Palpate for an inguinal hernia. Using in turn your right hand for the patient's right side and your left hand for the patient's left side, invaginate loose scrotal skin with your index finger. Start at a point low enough to be sure that your finger will have enough mobility to reach as far as the internal inguinal ring if this proves possible. Follow the spermatic cord upward to above the inguinal ligament and find the triangular slitlike opening of the external inguinal ring. This is just above and lateral to the pubic tubercle. If the ring is somewhat enlarged, it may admit your index finger. If possible, gently follow the inguinal canal laterally in its oblique course. With your finger located either at the external ring or within the canal, ask the patient to strain down or cough. Note any palpable herniating mass as it touches your finger.

See Table 10-3, Course and Presentation of Hernias in the Groin (p. 381).

See Table 10-4, Differentiation of Hernias in the Groin (p. 382).

Palpate for a femoral hernia by placing your fingers on the anterior thigh in the region of the femoral canal. Ask the patient to strain down again or cough. Note any swelling or tenderness.

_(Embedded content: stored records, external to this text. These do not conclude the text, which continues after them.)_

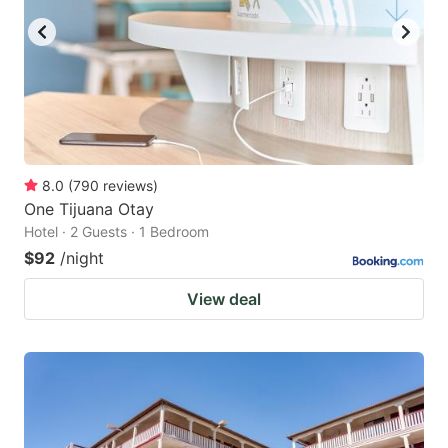
8.0
(
790
reviews
)
One Tijuana Otay
Hotel · 2 Guests · 1 Bedroom
$92
/night
View deal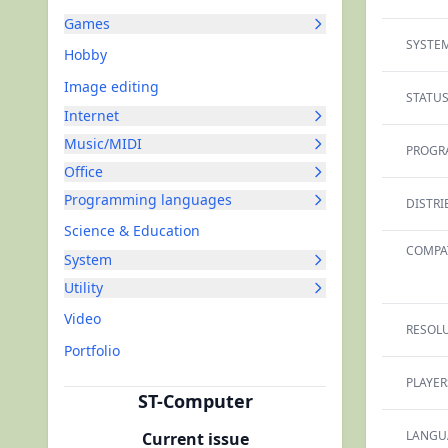
Games
SYSTEM
Hobby
Image editing
STATUS
Internet
Music/MIDI
PROGR
Office
Programming languages
DISTRI
Science & Education
COMPAT
System
Utility
Video
RESOLU
Portfolio
PLAYER
ST-Computer
LANGU
Current issue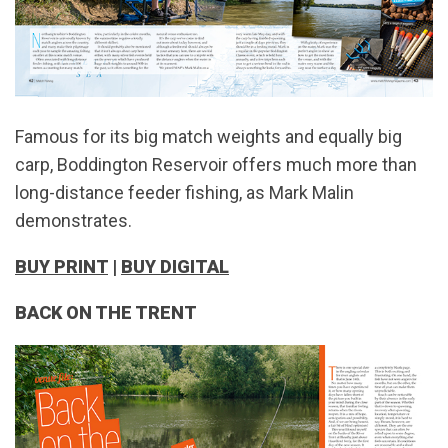
Famous for its big match weights and equally big
carp, Boddington Reservoir offers much more than
long-distance feeder fishing, as Mark Malin
demonstrates.
BUY PRINT
|
BUY DIGITAL
BACK ON THE TRENT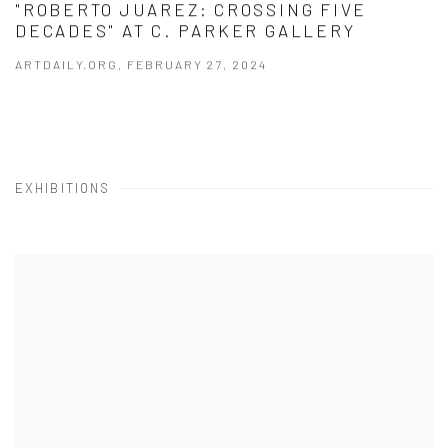
"ROBERTO JUAREZ: CROSSING FIVE
DECADES" AT C. PARKER GALLERY
ARTDAILY.ORG, FEBRUARY 27, 2024
EXHIBITIONS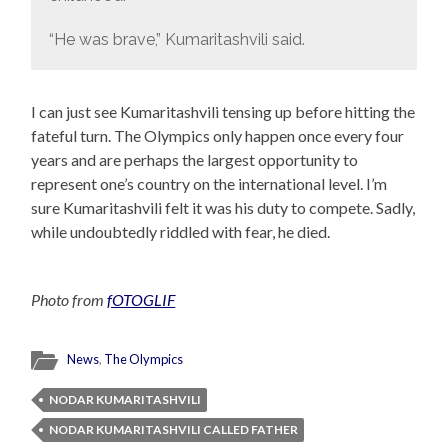
“He was brave,” Kumaritashvili said.
I can just see Kumaritashvili tensing up before hitting the
fateful turn. The Olympics only happen once every four
years and are perhaps the largest opportunity to
represent one’s country on the international level. I’m
sure Kumaritashvili felt it was his duty to compete. Sadly,
while undoubtedly riddled with fear, he died.
Photo from
fOTOGLIF
News
,
The Olympics
NODAR KUMARITASHVILI
NODAR KUMARITASHVILI CALLED FATHER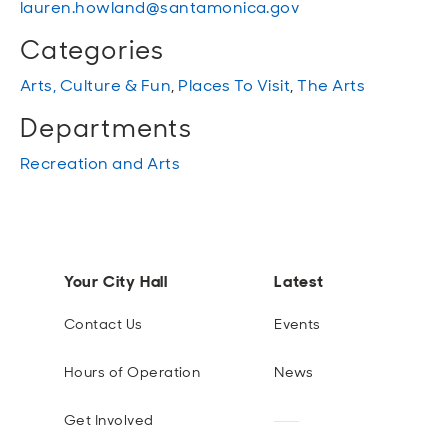
lauren.howland@santamonica.gov
Categories
Arts, Culture & Fun
,
Places To Visit
,
The Arts
Departments
Recreation and Arts
Your City Hall
Latest
Contact Us
Events
Hours of Operation
News
Get Involved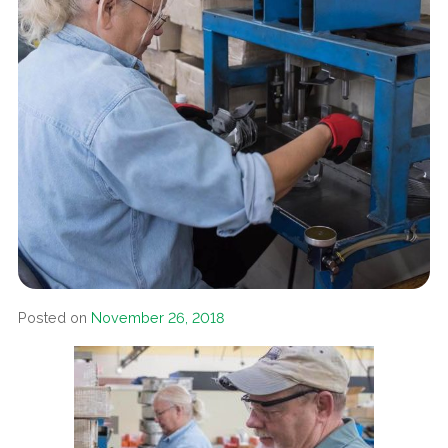
Posted on
November 26, 2018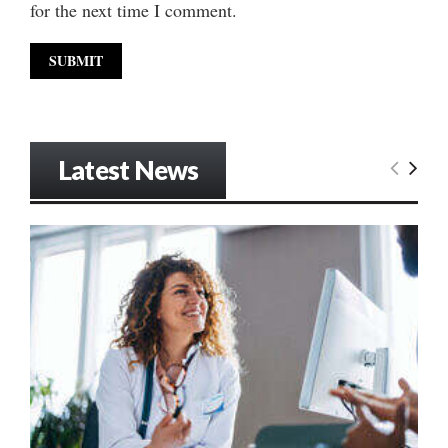
for the next time I comment.
Latest News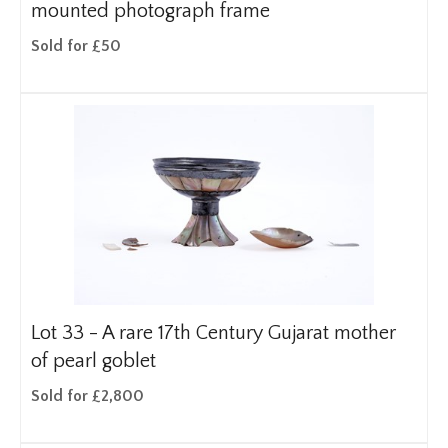
mounted photograph frame
Sold for £50
Lot 33 -
A rare 17th Century Gujarat mother
of pearl goblet
Sold for £2,800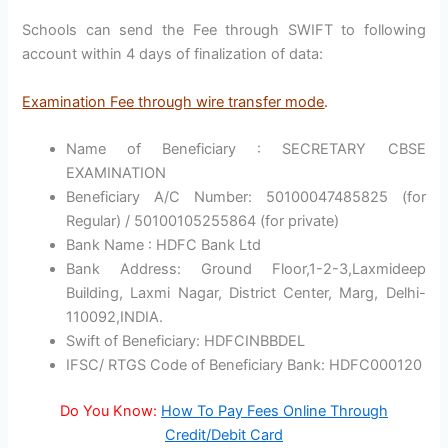
Schools can send the Fee through SWIFT to following
account within 4 days of finalization of data:
Examination Fee through wire transfer mode
.
Name of Beneficiary : SECRETARY CBSE
EXAMINATION
Beneficiary A/C Number: 50100047485825 (for
Regular) / 50100105255864 (for private)
Bank Name : HDFC Bank Ltd
Bank Address: Ground Floor,1-2-3,Laxmideep
Building, Laxmi Nagar, District Center, Marg, Delhi-
110092,INDIA.
Swift of Beneficiary: HDFCINBBDEL
IFSC/ RTGS Code of Beneficiary Bank: HDFC000120
Do You Know:
How To Pay Fees Online Through
Credit/Debit Card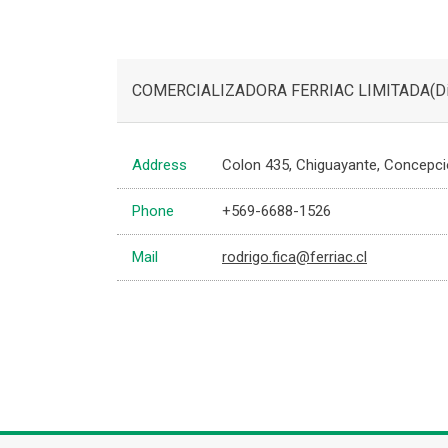
COMERCIALIZADORA FERRIAC LIMITADA(Dist
Address
Colon 435, Chiguayante, Concepcion
Phone
+569-6688-1526
Mail
rodrigo.fica@ferriac.cl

Evaluating a Possible Scrotal Hernia. If you find a large scrotal mass and suspect that it may be a hernia, ask the patient to lie down. The mass may return to the abdomen by itself. If so, it is a hernia. If not:

■ Can you get your fingers above the mass in the scrotum?

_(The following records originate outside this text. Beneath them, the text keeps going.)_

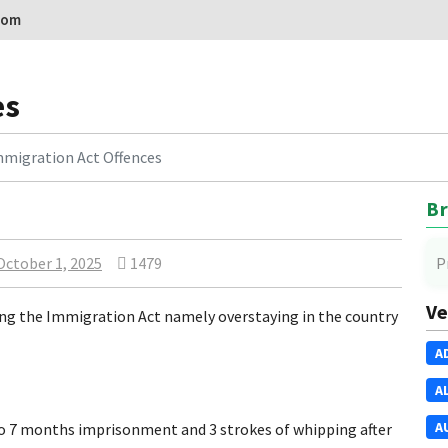
com
es
migration Act Offences
Br
October 1, 2025
1479
P
Ve
ng the Immigration Act namely overstaying in the country
A
A
A
7 months imprisonment and 3 strokes of whipping after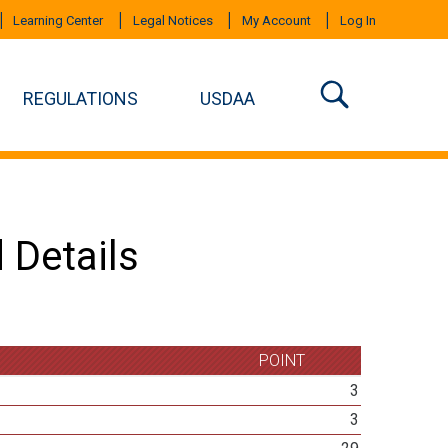
Learning Center
Legal Notices
My Account
Log In
REGULATIONS
USDAA
 Details
POINT
3
3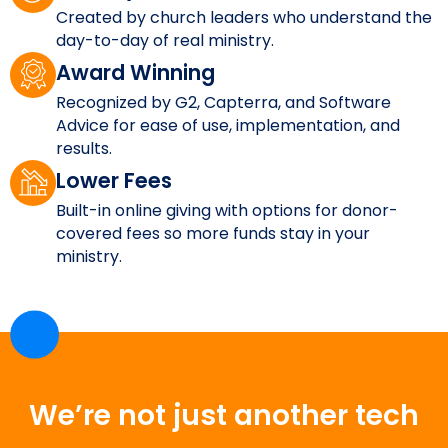
Created by church leaders who understand the
day-to-day of real ministry.
Award Winning
Recognized by G2, Capterra, and Software
Advice for ease of use, implementation, and
results.
Lower Fees
Built-in online giving with options for donor-
covered fees so more funds stay in your
ministry.
We’re not just another tech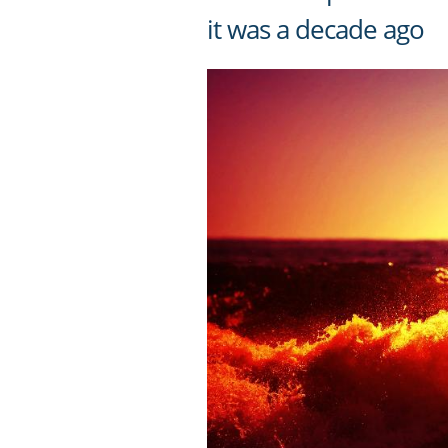
it was a decade ago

If you can, suspect a hydrocele.

■ Listen to the mass with a stethoscope for bowel sounds.

Bowel sounds may be heard over a hernia, but not over a hydrocele.

If the findings suggest a hernia, gently try to reduce it (return it to the abdominal cavity) by sustained pressure with your fingers. Do not attempt this maneuver if the mass is tender or the patient reports nausea and vomiting.

History may be helpful here. The patient can usually tell you what happens to his swelling on lying down and may be able to demonstrate how he reduces it himself. Remember to ask him.

A hernia is incarcerated when its contents cannot be returned to the abdominal cavity. A hernia is strangulated when the blood supply to the entrapped contents is compromised. Suspect strangulation in the presence of tenderness, nausea, and vomiting, and consider surgical intervention.